### Exercise brief
Return all of the entries word for word, but omit the pictures they contain.

---

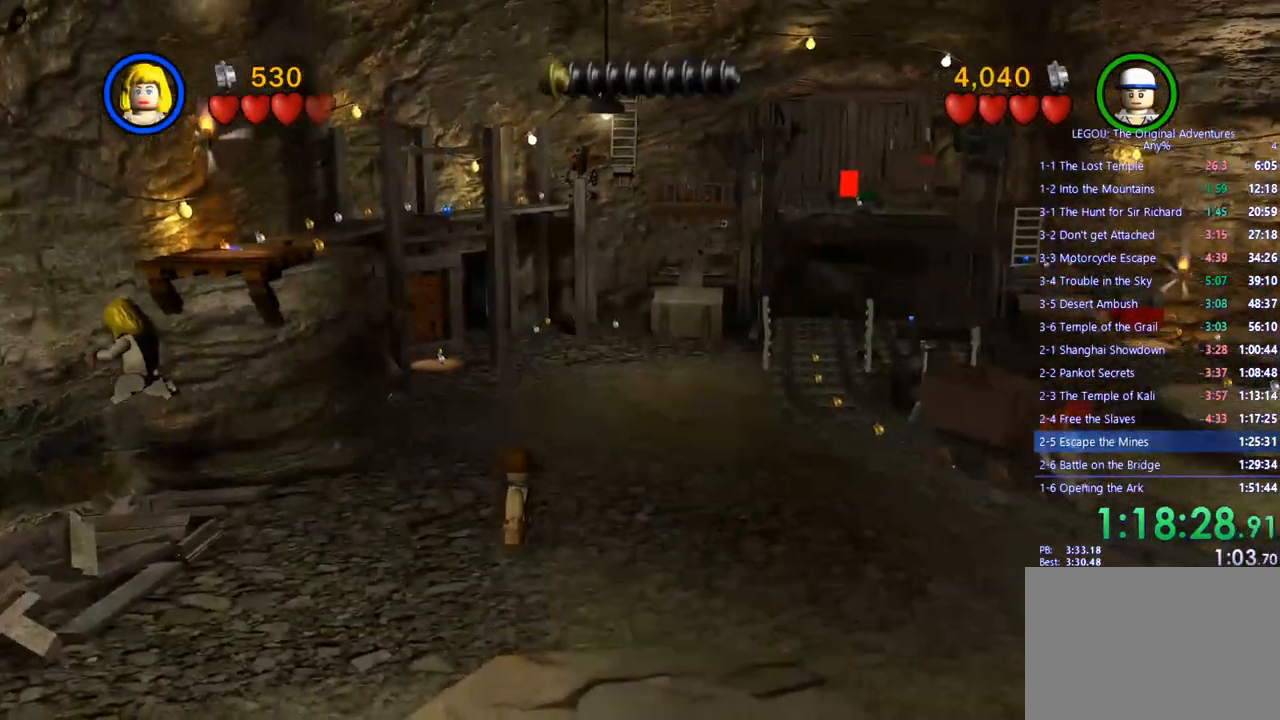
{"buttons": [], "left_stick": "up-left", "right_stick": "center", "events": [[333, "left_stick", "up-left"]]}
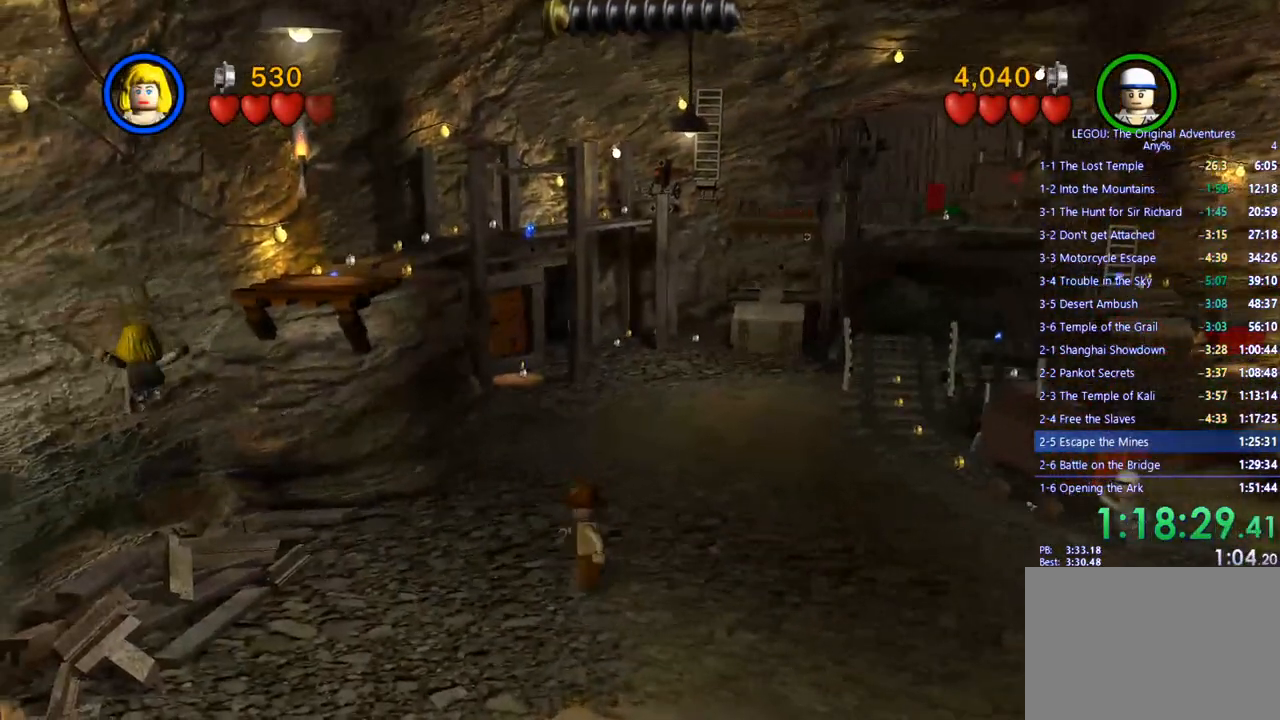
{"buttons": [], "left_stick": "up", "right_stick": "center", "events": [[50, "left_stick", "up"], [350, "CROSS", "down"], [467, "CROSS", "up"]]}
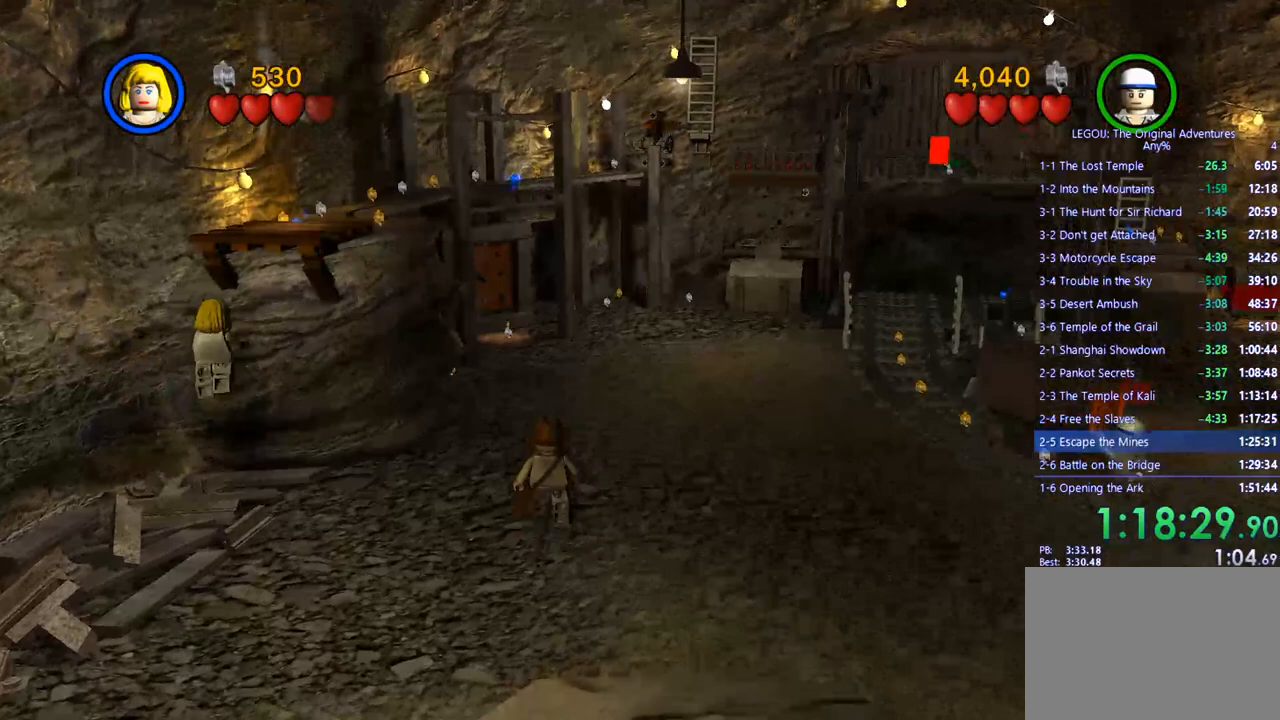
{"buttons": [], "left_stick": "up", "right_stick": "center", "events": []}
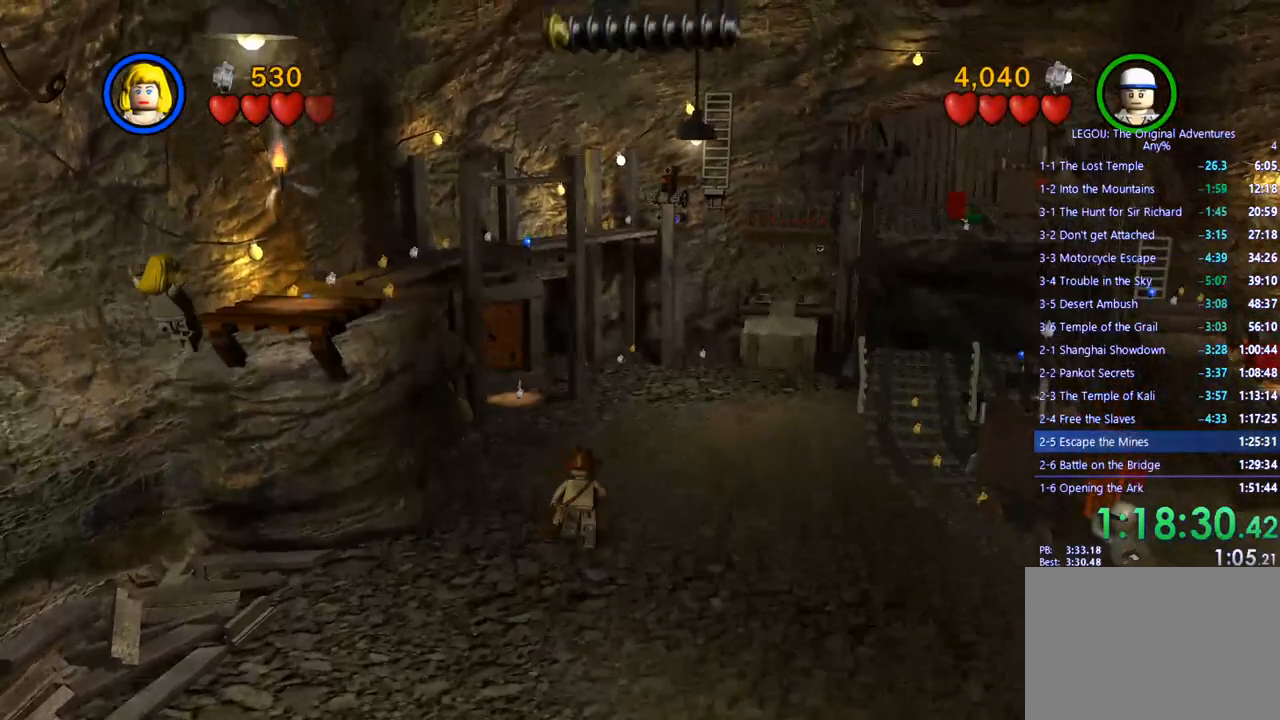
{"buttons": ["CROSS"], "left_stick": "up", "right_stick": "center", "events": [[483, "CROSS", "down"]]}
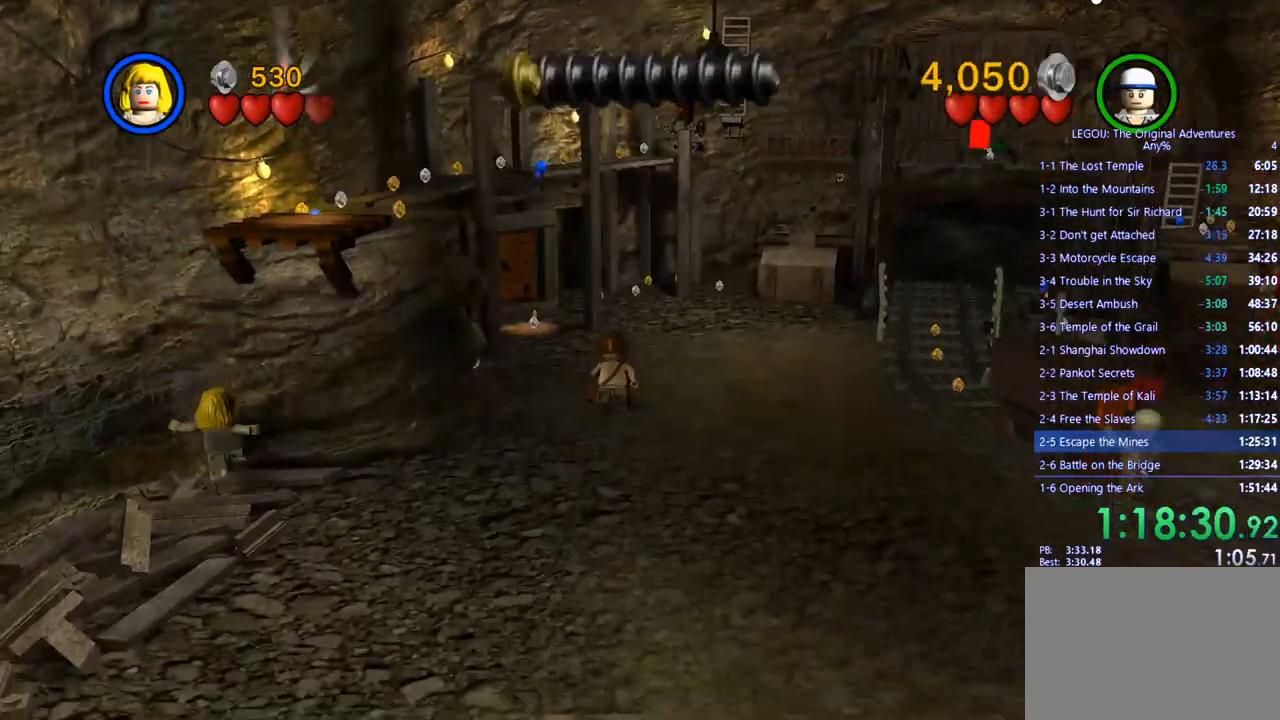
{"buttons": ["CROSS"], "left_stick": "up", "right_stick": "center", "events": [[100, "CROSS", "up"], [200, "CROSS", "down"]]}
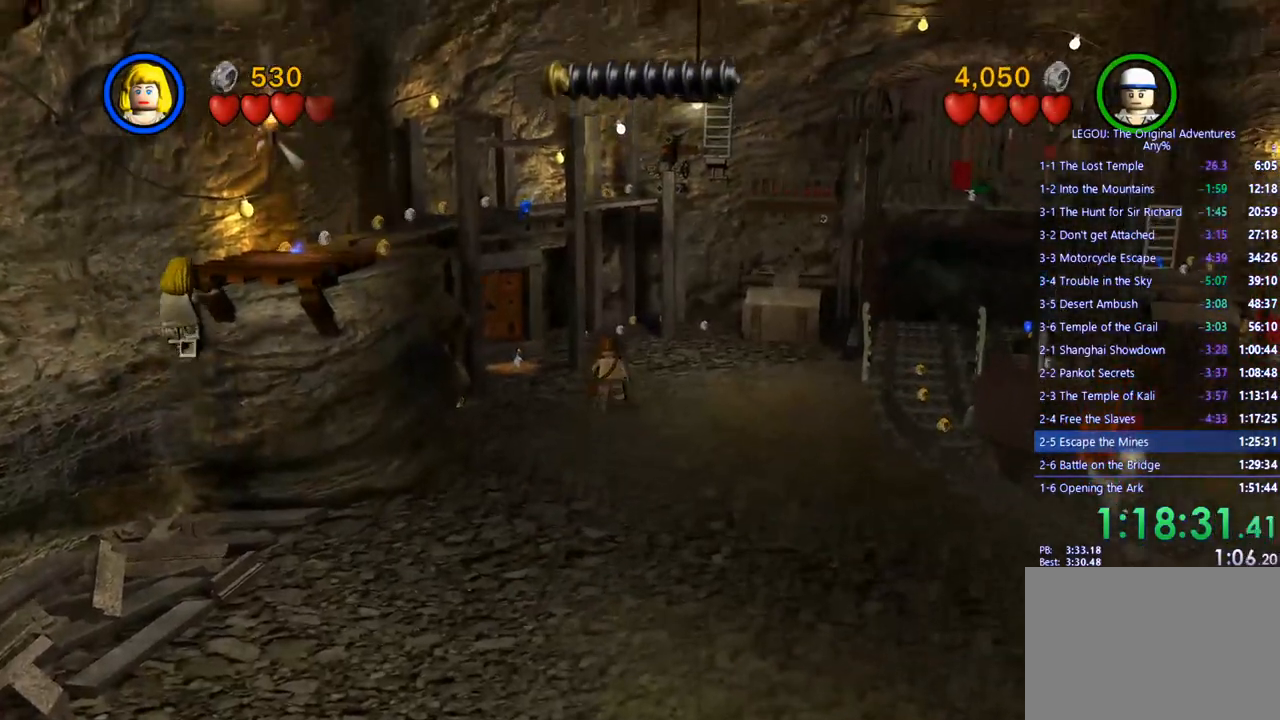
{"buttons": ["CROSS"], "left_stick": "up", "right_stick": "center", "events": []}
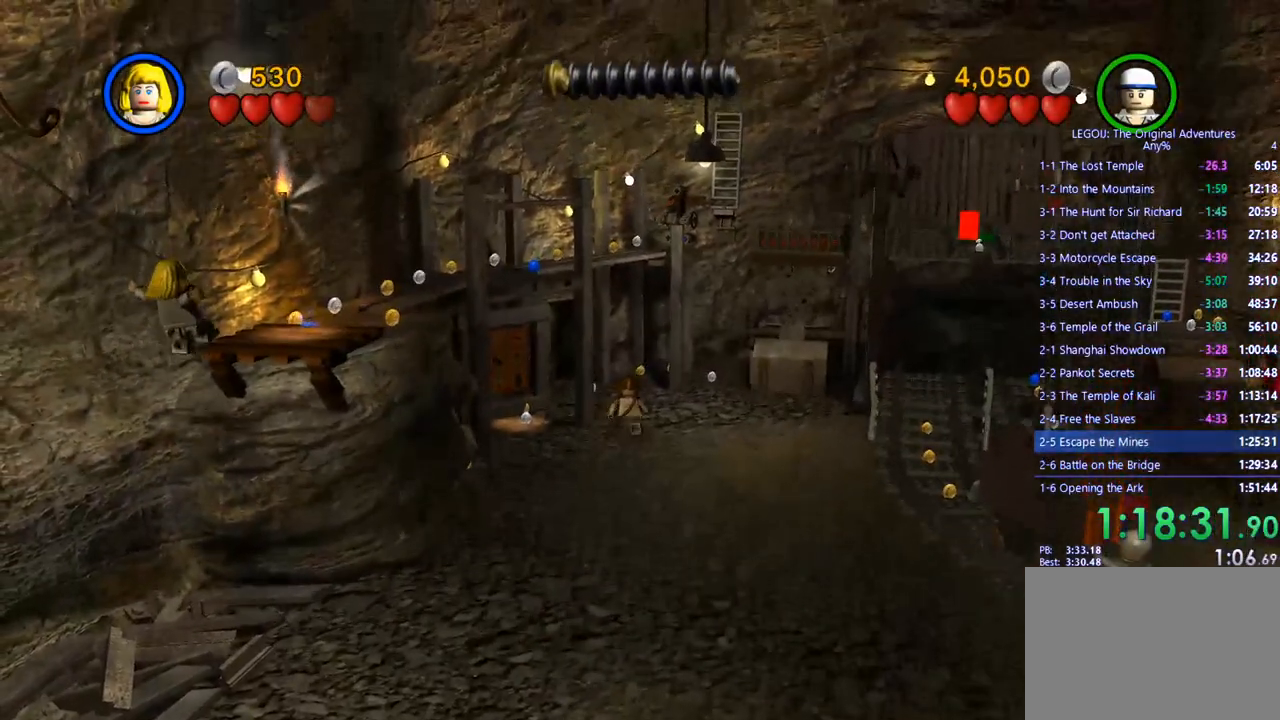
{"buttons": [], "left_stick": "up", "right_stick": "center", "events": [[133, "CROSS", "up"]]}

---

### Exercise result
{"buttons": [], "left_stick": "up-left", "right_stick": "center", "events": [[333, "left_stick", "up-left"]]}
{"buttons": [], "left_stick": "up", "right_stick": "center", "events": [[50, "left_stick", "up"], [350, "CROSS", "down"], [467, "CROSS", "up"]]}
{"buttons": [], "left_stick": "up", "right_stick": "center", "events": []}
{"buttons": ["CROSS"], "left_stick": "up", "right_stick": "center", "events": [[483, "CROSS", "down"]]}
{"buttons": ["CROSS"], "left_stick": "up", "right_stick": "center", "events": [[100, "CROSS", "up"], [200, "CROSS", "down"]]}
{"buttons": ["CROSS"], "left_stick": "up", "right_stick": "center", "events": []}
{"buttons": [], "left_stick": "up", "right_stick": "center", "events": [[133, "CROSS", "up"]]}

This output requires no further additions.